Papers in a spin as editor quits

RHYS WILLIAMS

Media Correspondent

Fleet Street is steeling itself for a new round of musical chairs following Max Hastings' surprise resignation yesterday as editor of the Daily Telegraph.

Mr Hastings, 49, told Conrad Black, chairman of and principal shareholder in the Telegraph titles, that he was stepping down from the job he had held for 10 years to take over as editor of the London Evening Standard. Stewart Steven, the Standard's editor, will retire at the end of the year.

Mr Black paid tribute to Mr Hastings in a statement: "In his time as editor, [he] had led the Daily Telegraph to an unprecedented status as a full-priced, full-service quality broadsheet, pre-eminent in its field. He has rendered particularly distinguished service in the last two years of intensified circulation competition, which the Daily Telegraph has endured satisfactorily, retaining its market leadership while continuing to publish profitably."

Mr Black added: "He strongly felt that after 10 years it was time to move on and he has accepted the editorship of a non-competing newspaper, the Evening Standard."

Although a successor to Mr Hastings will not be announced until next Wednesday, Charles Moore, editor of the Sunday Telegraph, is being heavily tipped by insiders.

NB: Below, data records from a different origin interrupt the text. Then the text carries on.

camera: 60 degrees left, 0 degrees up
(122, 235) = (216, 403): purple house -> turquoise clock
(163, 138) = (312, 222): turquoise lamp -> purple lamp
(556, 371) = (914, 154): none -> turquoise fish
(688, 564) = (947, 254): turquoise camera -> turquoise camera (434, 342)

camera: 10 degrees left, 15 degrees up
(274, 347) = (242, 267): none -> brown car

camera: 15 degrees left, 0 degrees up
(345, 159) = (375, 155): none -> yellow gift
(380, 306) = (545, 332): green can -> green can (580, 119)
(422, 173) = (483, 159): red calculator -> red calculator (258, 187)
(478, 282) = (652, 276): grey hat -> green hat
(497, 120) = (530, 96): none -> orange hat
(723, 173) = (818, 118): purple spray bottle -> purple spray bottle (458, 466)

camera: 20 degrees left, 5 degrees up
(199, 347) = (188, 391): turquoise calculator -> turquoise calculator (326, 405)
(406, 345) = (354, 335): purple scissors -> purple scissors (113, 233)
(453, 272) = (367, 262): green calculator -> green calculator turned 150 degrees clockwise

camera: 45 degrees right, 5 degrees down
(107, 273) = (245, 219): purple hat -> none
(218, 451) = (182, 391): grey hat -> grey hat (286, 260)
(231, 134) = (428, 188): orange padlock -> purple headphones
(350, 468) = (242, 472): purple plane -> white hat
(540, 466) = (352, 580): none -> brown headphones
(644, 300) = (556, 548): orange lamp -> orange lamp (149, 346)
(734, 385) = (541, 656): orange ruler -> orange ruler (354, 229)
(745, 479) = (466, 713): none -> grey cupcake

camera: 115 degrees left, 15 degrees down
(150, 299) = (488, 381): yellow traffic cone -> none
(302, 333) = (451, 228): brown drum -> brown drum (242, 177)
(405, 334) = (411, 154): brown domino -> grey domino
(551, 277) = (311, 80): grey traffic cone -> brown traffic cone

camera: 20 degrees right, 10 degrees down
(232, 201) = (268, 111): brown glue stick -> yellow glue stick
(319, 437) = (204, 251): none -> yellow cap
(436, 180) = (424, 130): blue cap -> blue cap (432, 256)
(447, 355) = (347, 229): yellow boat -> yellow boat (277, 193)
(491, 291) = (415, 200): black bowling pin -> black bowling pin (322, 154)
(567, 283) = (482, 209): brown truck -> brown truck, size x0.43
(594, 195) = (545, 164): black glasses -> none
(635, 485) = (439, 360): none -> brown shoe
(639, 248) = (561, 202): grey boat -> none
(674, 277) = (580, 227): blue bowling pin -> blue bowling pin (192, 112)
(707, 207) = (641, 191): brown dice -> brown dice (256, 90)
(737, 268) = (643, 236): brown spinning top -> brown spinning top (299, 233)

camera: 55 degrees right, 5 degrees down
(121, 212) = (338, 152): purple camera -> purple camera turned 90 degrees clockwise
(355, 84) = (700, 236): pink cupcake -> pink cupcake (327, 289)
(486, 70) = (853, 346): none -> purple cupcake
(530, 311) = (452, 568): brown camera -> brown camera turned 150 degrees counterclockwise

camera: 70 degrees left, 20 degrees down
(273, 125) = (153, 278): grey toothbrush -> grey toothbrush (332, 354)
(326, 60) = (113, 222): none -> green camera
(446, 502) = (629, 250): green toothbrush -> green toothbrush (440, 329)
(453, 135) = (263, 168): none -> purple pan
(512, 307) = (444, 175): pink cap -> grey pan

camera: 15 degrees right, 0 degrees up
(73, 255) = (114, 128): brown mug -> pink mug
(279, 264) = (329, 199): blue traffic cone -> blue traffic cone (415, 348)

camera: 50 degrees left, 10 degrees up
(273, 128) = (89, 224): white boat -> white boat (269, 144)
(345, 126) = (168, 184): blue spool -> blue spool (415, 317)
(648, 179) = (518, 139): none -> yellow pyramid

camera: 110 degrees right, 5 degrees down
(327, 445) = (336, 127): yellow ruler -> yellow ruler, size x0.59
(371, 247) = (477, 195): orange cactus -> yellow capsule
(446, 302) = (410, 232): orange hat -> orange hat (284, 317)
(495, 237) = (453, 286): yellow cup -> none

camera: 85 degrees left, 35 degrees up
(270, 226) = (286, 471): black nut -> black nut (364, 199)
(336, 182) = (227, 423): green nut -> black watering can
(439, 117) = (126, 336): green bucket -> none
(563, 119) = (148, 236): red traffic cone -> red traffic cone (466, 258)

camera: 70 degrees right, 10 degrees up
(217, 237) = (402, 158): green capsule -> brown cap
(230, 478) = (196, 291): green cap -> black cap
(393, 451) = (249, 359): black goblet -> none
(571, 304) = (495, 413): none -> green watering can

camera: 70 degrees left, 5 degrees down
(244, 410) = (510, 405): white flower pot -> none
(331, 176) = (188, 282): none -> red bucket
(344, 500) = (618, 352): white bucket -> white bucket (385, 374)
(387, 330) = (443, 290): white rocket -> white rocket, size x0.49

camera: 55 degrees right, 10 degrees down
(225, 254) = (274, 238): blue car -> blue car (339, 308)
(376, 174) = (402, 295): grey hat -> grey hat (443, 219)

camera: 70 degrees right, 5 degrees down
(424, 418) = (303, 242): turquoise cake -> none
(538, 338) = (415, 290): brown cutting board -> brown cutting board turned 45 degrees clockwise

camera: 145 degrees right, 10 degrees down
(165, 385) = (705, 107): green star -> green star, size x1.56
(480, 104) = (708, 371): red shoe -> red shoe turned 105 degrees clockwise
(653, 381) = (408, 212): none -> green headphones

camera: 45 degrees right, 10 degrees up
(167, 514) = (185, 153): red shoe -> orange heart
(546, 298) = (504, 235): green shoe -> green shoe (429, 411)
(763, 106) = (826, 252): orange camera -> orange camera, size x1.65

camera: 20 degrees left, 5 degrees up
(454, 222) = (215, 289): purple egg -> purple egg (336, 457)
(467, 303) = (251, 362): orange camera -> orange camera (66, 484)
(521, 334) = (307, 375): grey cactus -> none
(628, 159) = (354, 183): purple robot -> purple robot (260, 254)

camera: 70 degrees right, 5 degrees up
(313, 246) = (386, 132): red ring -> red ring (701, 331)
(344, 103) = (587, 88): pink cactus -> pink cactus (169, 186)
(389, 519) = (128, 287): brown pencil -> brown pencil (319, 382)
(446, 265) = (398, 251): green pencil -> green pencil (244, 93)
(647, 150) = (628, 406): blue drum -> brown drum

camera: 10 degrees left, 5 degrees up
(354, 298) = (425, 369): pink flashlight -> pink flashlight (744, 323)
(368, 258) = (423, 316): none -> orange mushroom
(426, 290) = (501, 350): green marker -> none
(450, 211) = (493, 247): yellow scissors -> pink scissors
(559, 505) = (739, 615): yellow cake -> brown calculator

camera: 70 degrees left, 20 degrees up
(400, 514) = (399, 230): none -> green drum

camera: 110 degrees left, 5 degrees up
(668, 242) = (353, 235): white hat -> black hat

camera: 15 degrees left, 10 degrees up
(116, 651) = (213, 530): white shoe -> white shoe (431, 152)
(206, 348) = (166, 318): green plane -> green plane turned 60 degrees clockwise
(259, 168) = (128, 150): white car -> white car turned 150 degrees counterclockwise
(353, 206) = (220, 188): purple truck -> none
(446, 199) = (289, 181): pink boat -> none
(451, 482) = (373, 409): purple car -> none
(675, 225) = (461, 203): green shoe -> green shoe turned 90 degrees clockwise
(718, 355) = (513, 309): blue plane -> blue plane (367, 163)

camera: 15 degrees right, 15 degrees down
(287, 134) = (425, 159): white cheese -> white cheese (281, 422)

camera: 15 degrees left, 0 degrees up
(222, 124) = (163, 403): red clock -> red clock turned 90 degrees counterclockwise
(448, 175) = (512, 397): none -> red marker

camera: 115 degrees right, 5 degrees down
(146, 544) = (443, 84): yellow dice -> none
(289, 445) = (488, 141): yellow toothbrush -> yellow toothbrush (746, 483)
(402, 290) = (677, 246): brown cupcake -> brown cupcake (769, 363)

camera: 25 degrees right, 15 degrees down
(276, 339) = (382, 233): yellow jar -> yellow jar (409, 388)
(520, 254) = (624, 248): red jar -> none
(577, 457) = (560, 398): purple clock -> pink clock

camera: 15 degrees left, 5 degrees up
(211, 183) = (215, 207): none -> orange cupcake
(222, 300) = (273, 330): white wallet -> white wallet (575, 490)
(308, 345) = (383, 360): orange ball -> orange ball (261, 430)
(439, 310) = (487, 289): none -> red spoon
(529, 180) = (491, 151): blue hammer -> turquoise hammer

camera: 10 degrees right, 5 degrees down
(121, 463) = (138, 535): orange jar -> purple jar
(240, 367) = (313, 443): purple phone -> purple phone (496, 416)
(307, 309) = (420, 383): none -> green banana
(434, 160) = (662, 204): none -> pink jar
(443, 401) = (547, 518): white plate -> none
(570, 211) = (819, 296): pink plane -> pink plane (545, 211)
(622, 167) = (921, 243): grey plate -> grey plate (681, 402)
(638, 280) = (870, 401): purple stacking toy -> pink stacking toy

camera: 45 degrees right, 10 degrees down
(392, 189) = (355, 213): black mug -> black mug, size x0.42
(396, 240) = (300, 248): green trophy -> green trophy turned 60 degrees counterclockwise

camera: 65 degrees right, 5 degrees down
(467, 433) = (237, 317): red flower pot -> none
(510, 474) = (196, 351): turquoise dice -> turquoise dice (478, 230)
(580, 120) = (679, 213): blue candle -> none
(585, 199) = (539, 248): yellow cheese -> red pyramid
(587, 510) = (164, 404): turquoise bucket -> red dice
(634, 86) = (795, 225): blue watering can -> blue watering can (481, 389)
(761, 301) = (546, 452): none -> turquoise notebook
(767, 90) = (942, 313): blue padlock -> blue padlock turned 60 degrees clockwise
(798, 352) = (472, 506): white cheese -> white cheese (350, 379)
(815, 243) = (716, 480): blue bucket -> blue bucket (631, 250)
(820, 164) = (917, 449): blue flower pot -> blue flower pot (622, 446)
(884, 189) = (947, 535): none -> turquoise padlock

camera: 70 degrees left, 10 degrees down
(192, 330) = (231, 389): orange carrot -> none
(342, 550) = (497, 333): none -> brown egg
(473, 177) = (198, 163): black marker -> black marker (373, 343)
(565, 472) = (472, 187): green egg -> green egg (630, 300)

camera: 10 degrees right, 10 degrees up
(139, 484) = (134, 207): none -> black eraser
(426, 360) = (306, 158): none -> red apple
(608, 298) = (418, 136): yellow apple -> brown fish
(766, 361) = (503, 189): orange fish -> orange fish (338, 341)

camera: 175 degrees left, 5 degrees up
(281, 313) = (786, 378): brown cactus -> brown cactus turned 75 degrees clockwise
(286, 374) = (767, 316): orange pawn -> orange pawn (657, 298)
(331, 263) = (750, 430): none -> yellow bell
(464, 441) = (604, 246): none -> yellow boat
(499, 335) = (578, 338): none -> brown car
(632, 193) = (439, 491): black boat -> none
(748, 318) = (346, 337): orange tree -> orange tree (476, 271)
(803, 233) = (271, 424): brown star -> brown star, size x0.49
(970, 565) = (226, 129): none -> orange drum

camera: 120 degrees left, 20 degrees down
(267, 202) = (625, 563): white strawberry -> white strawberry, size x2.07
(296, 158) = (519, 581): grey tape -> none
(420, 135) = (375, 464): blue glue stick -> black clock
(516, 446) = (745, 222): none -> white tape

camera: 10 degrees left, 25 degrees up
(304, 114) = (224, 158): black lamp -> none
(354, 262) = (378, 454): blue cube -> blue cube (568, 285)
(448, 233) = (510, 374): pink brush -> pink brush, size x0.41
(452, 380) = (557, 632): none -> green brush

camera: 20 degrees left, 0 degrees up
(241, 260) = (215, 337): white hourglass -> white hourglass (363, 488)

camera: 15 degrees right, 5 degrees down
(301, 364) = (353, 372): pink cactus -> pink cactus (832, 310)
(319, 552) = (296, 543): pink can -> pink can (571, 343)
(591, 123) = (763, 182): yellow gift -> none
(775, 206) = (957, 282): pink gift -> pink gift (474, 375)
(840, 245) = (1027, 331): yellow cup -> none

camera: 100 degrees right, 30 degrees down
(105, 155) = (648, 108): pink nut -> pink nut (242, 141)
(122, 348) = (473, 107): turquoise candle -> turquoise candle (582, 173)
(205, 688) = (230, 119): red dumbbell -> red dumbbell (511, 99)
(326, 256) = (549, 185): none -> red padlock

Dominic Lawson, in charge of the Spectator, is another leading candidate. But observers believe his lack of national newspaper editorial experience may mean he takes over the Sunday title.

Speculation that Mr Hastings may have been about to leave had been circulating for at least a year, but his resignation is believed to have surprised staff .

Stephen Grabiner, managing director of the Telegraph group, said Mr Hastings' departure had not been precipitated by any falling out; he had been head- hunted.

Although sorry to see Mr Steven leaving, senior staff at the Evening Standard were pleased with his replacement. There had been fears that in the drive to shore up circulation, the paper would be dragged downmarket. But the appointment of what one journalist described as "essentially a liberal editor" has reassured many.

Mr Hastings made his reputation at the Standard, first as editor of its Londoner's Diary gossip column and then as war correspondent in the Falklands. At the Telegraph, he is credited with helping the paper shed its crusty, staid image and holding circulation steady at more than 1 million in a vicious price war with the Times.